Но в наивности его иногда сказывался и отпечаток иного воспитания. Помню, одну на вид забавную, а по существу знаменательную психологическую деталь. Однажды он поделился с нами тем, что на следствии попал в трудное положение. Состояло оно вот в чем. Почему-то у всех недобровольных (а часто и у добровольных) реэмигрантов следователи подробно выспрашивали, так сказать, географию их биографии — где, когда и почему был и жил. Не обошла эта судьба и нашего юрисконсульта. Ответы на эти вопросы обычно ни ему, ни другим не доставляли затруднений. Но он никак не мог объяснить следователю, почему он в таком-то году проторчал три месяца в каком-то европейском городе, допустим в Вене. Это доставляло ему много неприятных минут, стимулировало «прозорливость» следователя: вот где настоящие конспиративные связи. А этот более чем земной человек, отнюдь не стремившийся к осложнениям, упорно запирался, что его самого очень расстраивало.
— Но понимаете, — говорил он мне, — в это время у меня был роман с женой Р-ва. Не могу же я компрометировать женщину.

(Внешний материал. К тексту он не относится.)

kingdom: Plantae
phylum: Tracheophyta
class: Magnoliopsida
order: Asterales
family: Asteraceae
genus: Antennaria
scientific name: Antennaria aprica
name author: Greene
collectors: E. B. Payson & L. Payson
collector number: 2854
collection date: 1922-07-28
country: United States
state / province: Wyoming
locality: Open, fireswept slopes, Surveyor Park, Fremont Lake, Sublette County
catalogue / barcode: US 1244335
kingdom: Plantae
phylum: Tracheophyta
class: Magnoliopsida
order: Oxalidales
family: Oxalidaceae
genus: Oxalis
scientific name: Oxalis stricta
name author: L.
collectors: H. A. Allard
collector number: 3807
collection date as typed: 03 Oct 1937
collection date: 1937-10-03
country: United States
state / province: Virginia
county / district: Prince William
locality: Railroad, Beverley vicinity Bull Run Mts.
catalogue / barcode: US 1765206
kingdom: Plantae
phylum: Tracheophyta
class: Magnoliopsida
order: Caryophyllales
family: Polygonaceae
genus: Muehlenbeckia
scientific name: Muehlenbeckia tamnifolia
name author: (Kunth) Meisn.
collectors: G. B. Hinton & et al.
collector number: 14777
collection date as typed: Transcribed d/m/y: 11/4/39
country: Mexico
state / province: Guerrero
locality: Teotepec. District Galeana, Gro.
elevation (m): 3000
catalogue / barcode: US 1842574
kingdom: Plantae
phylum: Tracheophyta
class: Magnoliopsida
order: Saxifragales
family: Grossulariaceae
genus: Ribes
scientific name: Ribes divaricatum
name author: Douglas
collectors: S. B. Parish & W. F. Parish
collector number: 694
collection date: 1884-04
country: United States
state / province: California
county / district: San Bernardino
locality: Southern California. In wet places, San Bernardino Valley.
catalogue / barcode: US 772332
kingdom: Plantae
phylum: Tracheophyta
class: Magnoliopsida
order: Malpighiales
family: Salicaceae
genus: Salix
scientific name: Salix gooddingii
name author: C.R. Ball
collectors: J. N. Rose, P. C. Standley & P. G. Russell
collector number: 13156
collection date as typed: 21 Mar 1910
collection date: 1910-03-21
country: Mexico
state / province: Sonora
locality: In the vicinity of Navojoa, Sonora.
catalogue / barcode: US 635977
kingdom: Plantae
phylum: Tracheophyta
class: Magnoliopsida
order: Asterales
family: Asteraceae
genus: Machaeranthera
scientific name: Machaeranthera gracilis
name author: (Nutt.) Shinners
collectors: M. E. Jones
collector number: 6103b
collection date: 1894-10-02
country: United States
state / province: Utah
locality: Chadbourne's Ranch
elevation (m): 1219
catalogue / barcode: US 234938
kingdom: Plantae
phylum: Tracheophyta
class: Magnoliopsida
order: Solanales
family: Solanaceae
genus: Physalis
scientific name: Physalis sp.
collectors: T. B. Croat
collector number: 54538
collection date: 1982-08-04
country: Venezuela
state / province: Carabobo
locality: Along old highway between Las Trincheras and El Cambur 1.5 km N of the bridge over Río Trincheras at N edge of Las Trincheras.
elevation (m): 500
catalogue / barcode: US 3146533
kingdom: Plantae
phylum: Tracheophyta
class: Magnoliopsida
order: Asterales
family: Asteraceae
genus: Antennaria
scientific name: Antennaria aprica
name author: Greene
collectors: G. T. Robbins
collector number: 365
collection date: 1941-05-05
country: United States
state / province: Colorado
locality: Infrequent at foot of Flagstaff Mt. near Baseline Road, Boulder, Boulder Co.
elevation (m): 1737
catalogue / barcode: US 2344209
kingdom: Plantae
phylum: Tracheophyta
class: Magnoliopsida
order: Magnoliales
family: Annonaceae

Подумать только. Столько лет прошло (впрочем, по нынешнему моему ощущению, не так уж много — года двадцать три), столько событий прогремело, какие метаморфозы претерпели его жизнь и все жизни вокруг него, а он в трудную для себя минуту, по-прежнему, думает о том, чтобы не скомпрометировать доверившуюся ему женщину (где? перед кем?). Из уважения к этой его озабоченности я и не назвал полностью фамилию его патрона, хотя какое это сегодня имело бы значение!